FEd976 - le Forum de l'EDucation
Vous souhaitez réagir à ce message ? Créez un compte en quelques clics ou connectez-vous pour continuer.
Le deal à ne pas rater :
Google Pixel 7 5G – Smartphone 6,3″ OLED FHD+ 8 Go + 128 Go
316 €
Voir le deal

Mayotte département - M. Tremblais du Figaro Magazine 13/03/09

Aller en bas

Mayotte département - M. Tremblais du Figaro Magazine 13/03/09 Empty Mayotte département - M. Tremblais du Figaro Magazine 13/03/09

Message  crép' Lun 16 Mar - 16:38

Source : site du Figaro

ENQUETE SUR LE FUTUR 101e DEPARTEMENT
JEAN-LOUIS TREMBLAIS - 13/03/2009

Le 29 mars, Mayotte, territoire français de l'archipel des Comores, vote pour devenir le 101e département de la République. Un DOM (département d'outre-mer) pas comme les autres, à 95 % musulman et où un habitant sur quatre est clandestin. Reportage.

Mardi 3 février, la Kengué, vedette de la PAF (police aux frontières), glisse sur le lagon. A son bord, une quarantaine de clandestins comoriens, hommes, femmes et enfants. Maigres, sales, pieds nus, regard vide. Ils essayaient de rallier Mayotte à bord d'une pirogue. Sur le quai de Dzaoudzi, un médecin les examine avant le débarquement. On suspecte quelques cas de gale. Rapidement démentis par le toubib : «Juste des mycoses et des staphylocoques.» Pour lui, comme pour les policiers du comité de réception, c'est la routine. Suivent donc les formalités d'usage. D'abord faire le tri entre les majeurs et les mineurs. Opération réalisée par des fonctionnaires autochtones car ils parlent la même langue que les interpellés, à savoir le shimaore. Puis faire signer un APRF (arrêté préfectoral de reconduite à la frontière) aux adultes. Lesquels ne savent ni lire ni écrire. Et surtout pas le français. Une croix suffira. Enfin, déterminer qui est le passeur. Comme toujours, il s'est fondu dans la masse des passagers au dernier moment, confiant la barre à un gamin, afin d'échapper aux poursuites. Pour lui, le tarif est connu : quinze mois de prison ferme la première fois, quatre ans pour les récidivistes. Motif : «Aide à l'entrée et au séjour d'étrangers en situation irrégulière aggravée par la mise en danger de la vie d'autrui.»

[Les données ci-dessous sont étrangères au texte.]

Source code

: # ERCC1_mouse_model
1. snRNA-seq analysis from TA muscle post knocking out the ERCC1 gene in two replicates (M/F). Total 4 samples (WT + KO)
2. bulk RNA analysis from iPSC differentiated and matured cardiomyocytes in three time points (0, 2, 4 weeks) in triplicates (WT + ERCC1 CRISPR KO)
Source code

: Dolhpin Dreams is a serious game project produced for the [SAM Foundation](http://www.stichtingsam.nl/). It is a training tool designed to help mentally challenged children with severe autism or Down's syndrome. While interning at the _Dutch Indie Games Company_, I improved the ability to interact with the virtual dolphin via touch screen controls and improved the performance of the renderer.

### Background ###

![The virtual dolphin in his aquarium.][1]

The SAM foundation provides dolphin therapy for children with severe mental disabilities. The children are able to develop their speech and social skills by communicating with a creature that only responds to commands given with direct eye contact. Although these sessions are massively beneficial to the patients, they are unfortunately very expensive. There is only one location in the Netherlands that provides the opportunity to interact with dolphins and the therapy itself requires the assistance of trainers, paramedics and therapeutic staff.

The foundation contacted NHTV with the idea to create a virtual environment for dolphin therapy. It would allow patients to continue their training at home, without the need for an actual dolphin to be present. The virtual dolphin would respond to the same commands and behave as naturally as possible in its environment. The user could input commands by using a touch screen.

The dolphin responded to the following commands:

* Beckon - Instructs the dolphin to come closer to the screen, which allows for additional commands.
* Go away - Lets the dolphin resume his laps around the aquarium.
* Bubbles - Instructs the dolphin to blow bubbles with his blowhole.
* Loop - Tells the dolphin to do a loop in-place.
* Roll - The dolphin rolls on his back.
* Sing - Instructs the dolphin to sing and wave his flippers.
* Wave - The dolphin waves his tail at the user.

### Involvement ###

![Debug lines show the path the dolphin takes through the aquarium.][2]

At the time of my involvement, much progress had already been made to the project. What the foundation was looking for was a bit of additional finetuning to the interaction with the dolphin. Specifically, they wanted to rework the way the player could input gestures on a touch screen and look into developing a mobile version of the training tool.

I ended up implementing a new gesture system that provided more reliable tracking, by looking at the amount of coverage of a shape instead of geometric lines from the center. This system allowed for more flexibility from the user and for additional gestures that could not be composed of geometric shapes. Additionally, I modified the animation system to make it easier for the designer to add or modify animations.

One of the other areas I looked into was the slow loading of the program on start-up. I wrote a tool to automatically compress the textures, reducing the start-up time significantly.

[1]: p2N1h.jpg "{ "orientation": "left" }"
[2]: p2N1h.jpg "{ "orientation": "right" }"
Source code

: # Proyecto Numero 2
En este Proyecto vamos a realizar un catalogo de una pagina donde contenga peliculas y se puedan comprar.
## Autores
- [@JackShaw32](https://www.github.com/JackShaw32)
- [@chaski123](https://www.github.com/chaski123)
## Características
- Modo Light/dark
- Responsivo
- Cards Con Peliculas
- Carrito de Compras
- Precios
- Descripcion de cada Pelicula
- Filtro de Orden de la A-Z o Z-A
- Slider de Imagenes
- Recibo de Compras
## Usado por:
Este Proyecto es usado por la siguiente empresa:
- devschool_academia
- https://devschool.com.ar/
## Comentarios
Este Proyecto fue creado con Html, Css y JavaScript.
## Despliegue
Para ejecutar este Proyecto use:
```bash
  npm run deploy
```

De frêles embarcations chargées jusqu'à la gueule

Car ces traversées ne sont pas sans risque. Elles se pratiquent sur des kwassa-kwassas (nom d'une danse africaine signifiant « ça tangue, ça tangue ! »). Des embarcations de sept mètres de long, propulsées par deux moteurs hors-bord. Conçues pour une demi-douzaine de passagers, elles en transportent 25 en moyenne, et quelquefois jusqu'à 40, comme aujourd'hui. Sans compter 100 litres d'essence en bidons et, de temps en temps, des chèvres et des zébus ! A Anjouan, l'île d'où elles partent (située à 70 kilomètres de Mayotte, soit quelques heures de voyage), elles sont fabriquées en série, dans une vingtaine de chantiers quasi officiels, avec de la résine importée de Dubaï. Prix de revient : 2 000 euros. Sachant que les trafiquants font payer entre 100 et 300 euros à chaque voyageur, un kwassa-kwassa est amorti en un aller-retour. A condition de ne pas sombrer en route. Avec un plat-bord réduit à quelques centimètres, chargé jusqu'à la gueule, ce frêle esquif est à la merci du moindre grain, de la moindre houle. Quatre naufrages mortels ont été recensés en 2007. Même chose en 2008.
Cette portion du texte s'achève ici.